What are the most convincing things you’ve seen/read one way or another?

No.

The closest I've come to the supernatural was a single unexplainable experience that I had with another atheist-skeptic at 3am that we both vividly remember. Incredibly fast and close lights with no attached sound passing by us on a lonely highway.

Beyond that, there's been nothing even remotely convincing beyond science being unable to figure out the source of everything. Perhaps a bit unlike nara, I'm comfortable with giving the mathematicians/physicists/astronomers one freebie. I think it's very possible there is no source of everything, it just is.

I've had unnerving instances of intuition, déjà vu, etc. but it happens rarely enough that it seems like a combination of random chance and my sensory data hopping into a "memory" space of my brain.

I have seen claims that deja vu is actually a seizure in the temporal lobe.

Before anyone gets alarmed, that doesn't mean it's a big deal, just a minor hiccup in an otherwise highly specialized and efficient machine. It's a nigh universal experience, and unless it's regular and recurrent, not something to worry about by itself.

https://www.epilepsyadvocate.com/blog/epilepsy-and-deja-vu

What about jamais vu?

The same article claims both count.

As I stress again, just because it is "technically" a seizure is no big deal, it is super common/almost always benign. Just another glitch in the system really.

But some people have chronic jamais vu for a long time.
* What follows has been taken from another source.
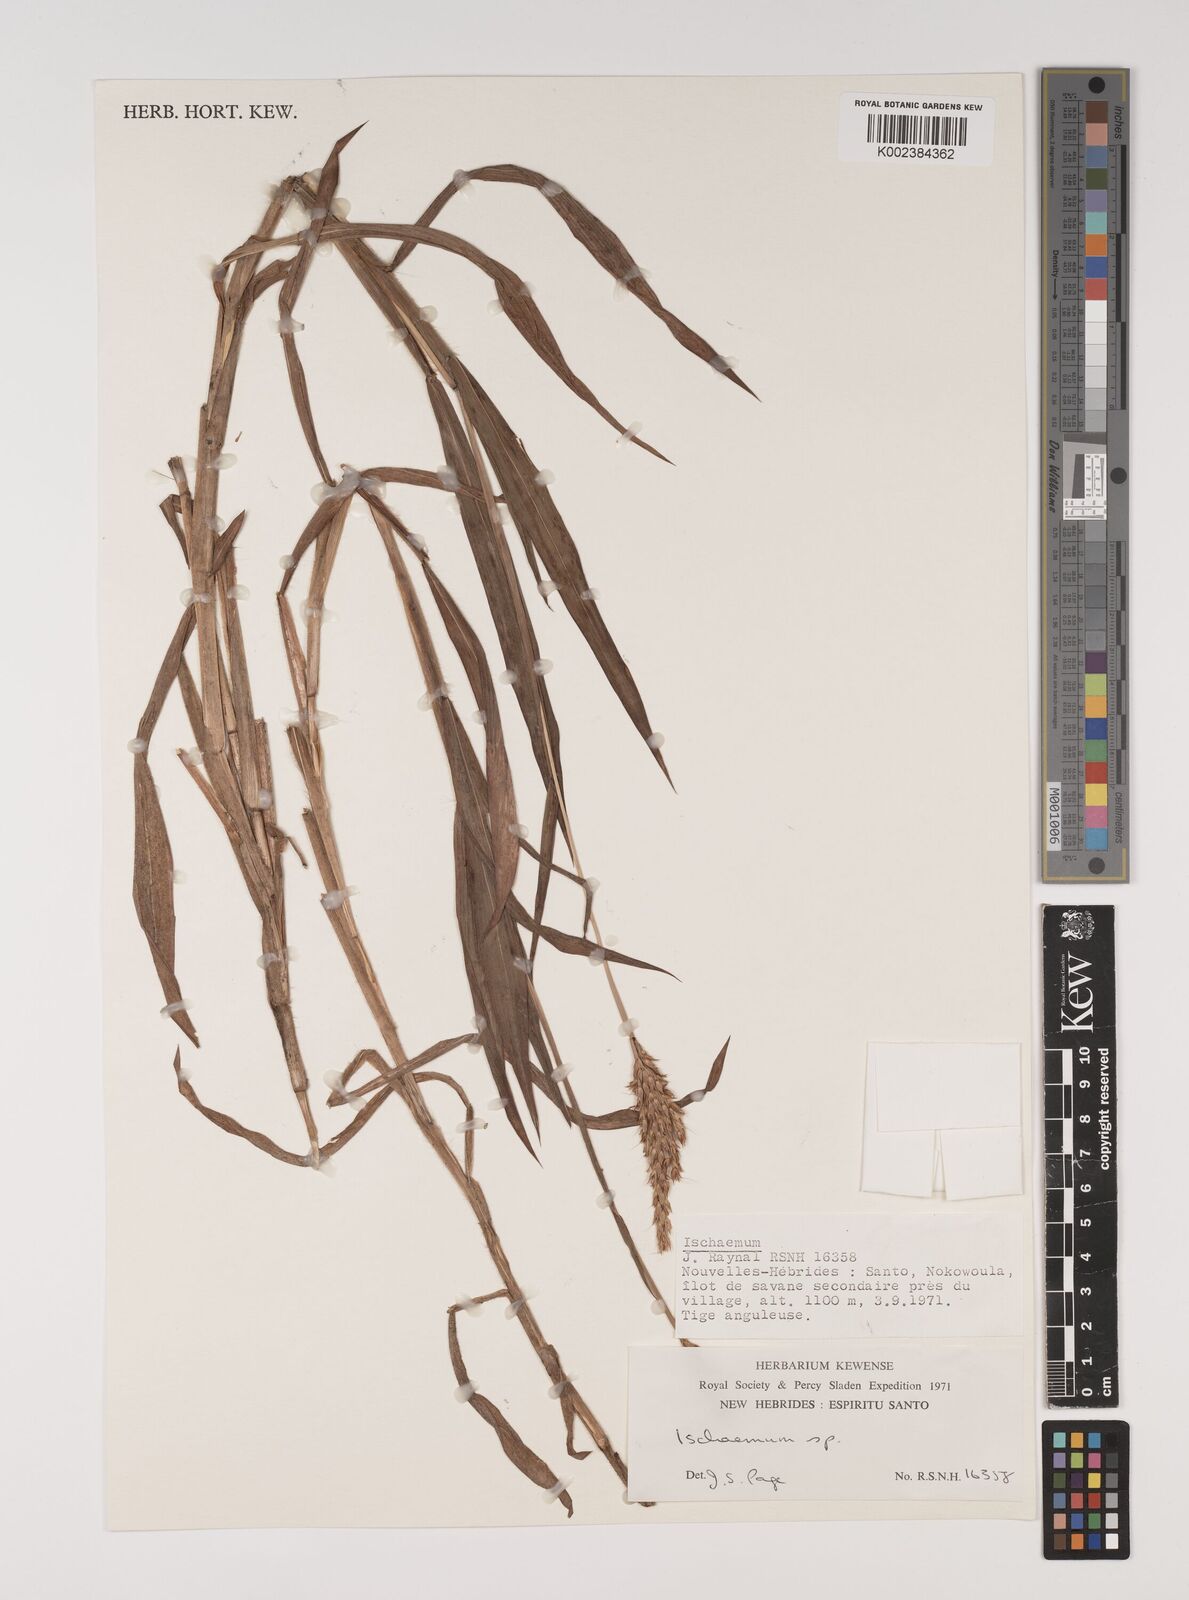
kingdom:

So it can't just be caused by seizures. Unless people can have constant seizures.

The definition of a seizure is simply uncontrolled/abnormal erratic firing of a group of neurons. That can range from anything from weird sensations, muscle jerks or stiffness, and largely inconsequential things like deja vu and jamais vu.
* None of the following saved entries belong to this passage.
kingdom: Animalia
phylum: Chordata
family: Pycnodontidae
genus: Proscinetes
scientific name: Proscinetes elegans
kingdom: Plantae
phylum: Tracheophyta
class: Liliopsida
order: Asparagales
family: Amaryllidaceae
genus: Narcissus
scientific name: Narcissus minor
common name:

Just because it's a "seizure" doesn't mean it has to align with the popular conception of someone passing out or thrashing about on the floor! Even more broadly recognized forms of seizures can be of little longterm consequence, such as absence seizures in children, which manifest as them zoning out or staring, or just automatically doing things like walking while having no later recollection of events.

DV/JV can be a sign of temporal lobe epilepsy, but is posited to be occur as a very minor/inconsequential form of "seizure" by itself.

For example:

https://pubmed.ncbi.nlm.nih.gov/23315620/

Conclusions: Déjà vu is common and qualitatively similar whether it occurs as an epileptic aura or normal phenomenon. However ictal déjà vu occurs more frequently and is accompanied by several distinctive features. It is distinguished primarily by 'the company it keeps'.